Season and Lightmap texture standard for FS 2000

In order to make the texture swapping work, each texture you create must have the following version:

Mytexure.bmp Summer texture
Mytexture_sp.bmp Spring texture
Mytexture_fa.bmp Fall (autumn) texture
Mytexture_wi.bmp Winter texture
Mytexture_lm.bmp Lightmap

 

Standard FS Seasonal Texture variations

FS 2000 still uses the standard Flight Simulator seasonal texture variations that have been used since FS 5.  You see many of these textures in the default airports, like Grass.r8, for example.  ASD supports this standard for seasonal texture swapping.    You can use the old .r8 RAW textures, or the more modern .bmp format.  ASD will support both. We will use .bmp for this example. The naming convention for the textures is as follows.

Polytex.bmp Summer texture
Polytexs.bmp Spring texture.
Polytexf.bmp Fall (autumn) texture.
Polytexw.bmp Winter texture.

 

Elevation of Objects in FS 2000

In previous versions of the simulator, the altitude of the ground was determined by flat synthetic tiles. The designer could lay these textured tiles down in a grid, and specify the altitude of the ground for each tile.  This has changed in FS 2000, with the introduction of elevated mesh terrain in the simulator.  The ground is no longer flat, and the altitude of the ground in any geographic location is determined by the elevation data built into the default data files.

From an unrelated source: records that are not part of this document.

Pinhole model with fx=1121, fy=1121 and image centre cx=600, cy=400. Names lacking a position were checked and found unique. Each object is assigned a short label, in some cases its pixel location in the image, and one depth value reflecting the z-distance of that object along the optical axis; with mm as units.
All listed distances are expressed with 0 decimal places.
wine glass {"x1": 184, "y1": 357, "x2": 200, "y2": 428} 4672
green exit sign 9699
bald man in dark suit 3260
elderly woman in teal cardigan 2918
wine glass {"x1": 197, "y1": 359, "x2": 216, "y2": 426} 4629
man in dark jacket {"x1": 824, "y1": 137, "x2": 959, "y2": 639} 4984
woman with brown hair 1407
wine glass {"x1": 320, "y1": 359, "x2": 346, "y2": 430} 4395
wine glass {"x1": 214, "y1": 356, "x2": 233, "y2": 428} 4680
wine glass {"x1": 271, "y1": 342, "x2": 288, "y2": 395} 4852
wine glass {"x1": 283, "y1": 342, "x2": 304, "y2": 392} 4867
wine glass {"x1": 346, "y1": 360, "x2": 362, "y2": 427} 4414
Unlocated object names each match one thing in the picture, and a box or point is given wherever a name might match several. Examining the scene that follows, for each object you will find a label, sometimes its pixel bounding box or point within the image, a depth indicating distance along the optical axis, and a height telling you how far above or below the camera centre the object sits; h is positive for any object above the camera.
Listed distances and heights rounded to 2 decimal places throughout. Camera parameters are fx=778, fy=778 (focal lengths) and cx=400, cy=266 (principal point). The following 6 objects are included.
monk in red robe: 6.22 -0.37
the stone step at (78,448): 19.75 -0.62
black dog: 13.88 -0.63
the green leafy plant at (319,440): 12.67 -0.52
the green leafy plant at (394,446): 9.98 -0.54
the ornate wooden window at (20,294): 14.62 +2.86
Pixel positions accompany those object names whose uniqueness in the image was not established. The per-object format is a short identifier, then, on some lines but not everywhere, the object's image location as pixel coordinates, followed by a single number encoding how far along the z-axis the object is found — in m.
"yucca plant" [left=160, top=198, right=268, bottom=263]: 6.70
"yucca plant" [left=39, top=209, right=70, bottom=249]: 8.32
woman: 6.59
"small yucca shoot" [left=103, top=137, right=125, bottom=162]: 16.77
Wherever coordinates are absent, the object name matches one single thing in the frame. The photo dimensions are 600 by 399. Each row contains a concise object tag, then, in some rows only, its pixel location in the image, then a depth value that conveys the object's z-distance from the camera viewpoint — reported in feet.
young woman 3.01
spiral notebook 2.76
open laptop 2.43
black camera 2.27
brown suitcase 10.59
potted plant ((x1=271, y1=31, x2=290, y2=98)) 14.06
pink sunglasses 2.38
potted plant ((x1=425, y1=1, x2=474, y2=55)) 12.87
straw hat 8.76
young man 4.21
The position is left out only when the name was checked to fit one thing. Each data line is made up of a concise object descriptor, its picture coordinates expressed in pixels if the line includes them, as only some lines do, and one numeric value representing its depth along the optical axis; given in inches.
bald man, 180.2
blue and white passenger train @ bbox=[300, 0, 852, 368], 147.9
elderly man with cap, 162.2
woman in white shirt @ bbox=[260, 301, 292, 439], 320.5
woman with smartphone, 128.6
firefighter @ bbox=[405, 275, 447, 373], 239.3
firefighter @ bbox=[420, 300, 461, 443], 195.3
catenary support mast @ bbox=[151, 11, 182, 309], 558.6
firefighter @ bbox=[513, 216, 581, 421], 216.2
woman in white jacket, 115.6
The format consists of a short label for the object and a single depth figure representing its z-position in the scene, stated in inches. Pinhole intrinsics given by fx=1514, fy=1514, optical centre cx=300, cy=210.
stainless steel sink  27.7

The FS 2000 mesh terrain can not be easily manipulated by the scenery designer, like you could using the old flat tiles.  of course, you have the advantage of the world no longer being flat.  The terrain may also not be retextured by the designer in any way.  The only thing you can do with the terrain is load a new elevation data file into the simulator, which is done using the Microsoft Terrain SDK tools.

What all this means to the designer is that the only way to determine the elevation of the ground, in many cases, is to simply go to those geographical coordinates in the simulator, and read the ground elevation.  If you are creating an airport in ASD which is to replace an existing default one, you can view the terrain altitude by viewing the default flatten polygon.

The good news is that placement of objects, with respect to 3D objects, is basically the same as it has always been.  When the standard Refpoint command is used, the object will automatically be displayed at the default elevation underneath it.  the same holds true for 2D ground polygons as well, but since the simulator's terrain is no longer flat, the designer must either use a flatten polygon (or Scenery.cfg flatten switch), or introduce an elevation RefPoint for the object, which will raise the polygon slightly above the terrain.  This is what the elevation parameters on the various object Properties Pages is intended for.